Tina Fey, 43, and Amy Poehler, 42
Every so often—like in 2007, when Christopher Hitchens declared it so, or in 2012, when comedian Adam Carolla did—the territorial claim that “women aren’t funny” rears its ugly head. While that’s always been baloney, perhaps never before has it been so easy to laugh off. Fey and Poehler, who are close friends going back to their days working on Saturday Night Live, are the creative talents behind hit network sitcoms—the recently retired 30 Rock and Parks and Rec (also two of the very few hit network sitcoms in recent memory)—are center stage these days. Quite literally: they hosted the Golden Globes together in January.
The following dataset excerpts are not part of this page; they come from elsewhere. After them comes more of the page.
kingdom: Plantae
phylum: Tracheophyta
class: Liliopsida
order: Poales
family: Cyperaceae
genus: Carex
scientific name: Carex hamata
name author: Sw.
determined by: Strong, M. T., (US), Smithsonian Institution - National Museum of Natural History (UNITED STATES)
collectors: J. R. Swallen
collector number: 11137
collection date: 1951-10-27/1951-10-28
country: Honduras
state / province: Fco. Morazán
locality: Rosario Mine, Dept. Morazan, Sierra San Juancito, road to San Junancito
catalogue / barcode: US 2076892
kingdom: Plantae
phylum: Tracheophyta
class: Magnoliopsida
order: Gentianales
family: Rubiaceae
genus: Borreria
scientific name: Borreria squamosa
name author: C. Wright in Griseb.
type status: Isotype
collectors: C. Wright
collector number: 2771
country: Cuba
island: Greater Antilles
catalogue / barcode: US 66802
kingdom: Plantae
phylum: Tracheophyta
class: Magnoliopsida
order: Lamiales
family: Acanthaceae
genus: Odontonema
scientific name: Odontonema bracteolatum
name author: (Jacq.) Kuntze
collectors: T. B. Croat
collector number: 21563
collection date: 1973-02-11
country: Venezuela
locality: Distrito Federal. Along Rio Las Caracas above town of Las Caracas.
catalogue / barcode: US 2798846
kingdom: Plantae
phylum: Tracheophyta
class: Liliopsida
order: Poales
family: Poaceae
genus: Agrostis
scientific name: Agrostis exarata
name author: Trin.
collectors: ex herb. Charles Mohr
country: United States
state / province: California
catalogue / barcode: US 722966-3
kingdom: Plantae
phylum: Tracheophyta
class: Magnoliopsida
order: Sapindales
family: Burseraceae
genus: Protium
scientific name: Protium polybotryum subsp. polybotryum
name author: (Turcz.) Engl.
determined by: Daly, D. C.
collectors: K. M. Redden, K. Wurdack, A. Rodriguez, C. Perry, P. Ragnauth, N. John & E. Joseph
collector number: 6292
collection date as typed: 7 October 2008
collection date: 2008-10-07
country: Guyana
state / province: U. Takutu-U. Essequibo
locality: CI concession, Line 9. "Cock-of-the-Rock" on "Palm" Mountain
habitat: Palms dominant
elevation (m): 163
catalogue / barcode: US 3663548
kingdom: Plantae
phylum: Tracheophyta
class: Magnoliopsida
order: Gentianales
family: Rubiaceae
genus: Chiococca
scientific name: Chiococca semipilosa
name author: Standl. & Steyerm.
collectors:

But that means more than great entertainment and an end to a dumb argument; Fey and Poehler have helped pave the way for women in the industry (there’s a bumper crop now) and beyond—rejecting the old, but entrenched stereotypes of how women should be.
Alan Khazei, 52, and Vanessa Kirsch, 48
Married couple Kirsch and Khazei have both made their life’s work about engaging young people and improving civic environments. As a Harvard law student, Khazei co-founded City Year, a year-long service program for young adults that later became a model for AmeriCorps. While he has remained an active advocate for a national year of service—he successfully helped save AmeriCorps from an 80% funding cut in 2003—he now heads up Be the Change, which builds coalitions to effect policy and cultural change. Kirsch, whose second social entrepreneurial venture also served as a model for AmeriCorps, went on to found a third, New Profit, a non-profit that helps successful social entrepreneurs increase the impact and scale of their organizations.